Dev/stage DBs are typically a snapshot of live. PD in these counts! We've had a redaction where we had to redact the dev and stage databases just as we did on live, 'cos refreshing dev and stage from live was very long-winded. (The proper solution is, of course, to make refreshing dev and stage from live easier.)
Apache logs count as PD — they contain IP numbers, and probably login cookies. So if you want to analyse these, do it early, so you can throw the PD away and keep only the impersonal aggregate. We now keep these for 30 days on the server and in our Kibana — we're pretty confident that's legit sysadmin/security usage — and need to work out what to do with them after that. (Ops is heavily advocating Just Delete It.)
So far the only real pain point has been a redaction request for data in our Magento — and at least half of that is because the company we thankfully outsourced the horrible pile of trash to are not so great sometimes. I would be delighted if the business were to decide Magento was too much trouble GDPRwise.
All of this is sensible and obvious with a moment's thought. But the thing is — this is technical debt you had piling up for the past two years anyway. And were ignoring all that time. Personal data is a radioactive toxic waste pool, and must be handled like one.

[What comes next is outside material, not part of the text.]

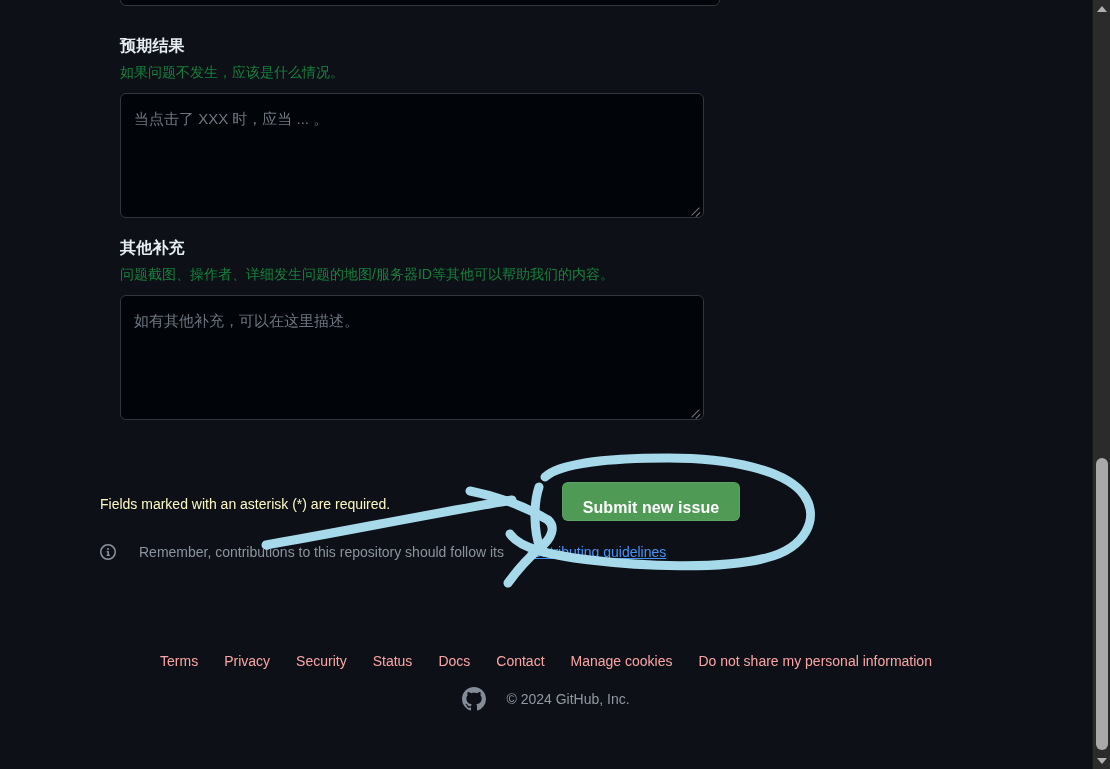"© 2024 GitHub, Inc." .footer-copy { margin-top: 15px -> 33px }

Everything in the GDPR is stuff you should have been doing anyway, and you know it. That's precisely why the apocalyptic GDPR fanfic is so weird. They're going "BUT WHAT IF YOU HAVE TO DO REDACTIONS FOR THE MARTIANS" and I'm going "dude I've literally been doing GDPR and it's easy if you're not a dick."
I posted the above to LWN and got a few responses. Main difficulty is how git should handle the likely GDPR redactability of email addresses, which is a tricky one.
So! What have you been doing? Is there anything I've missed?
Apocalyptic GDPR horror fanfic is off-topic and liable to be deleted. Looking for your practical on-the-ground issues.
Update: since I wrote the above, our internal counsel advised us that keeping logs 30 days is almost certainly OK for sysadmin purposes, and anything over that needs a damn good reason. I've applied this swingeingly. I am not your lawyer, so if this is a problem you have, then call one, and don't rely on this post for serious purposes as any more than opinions of a non-lawyer.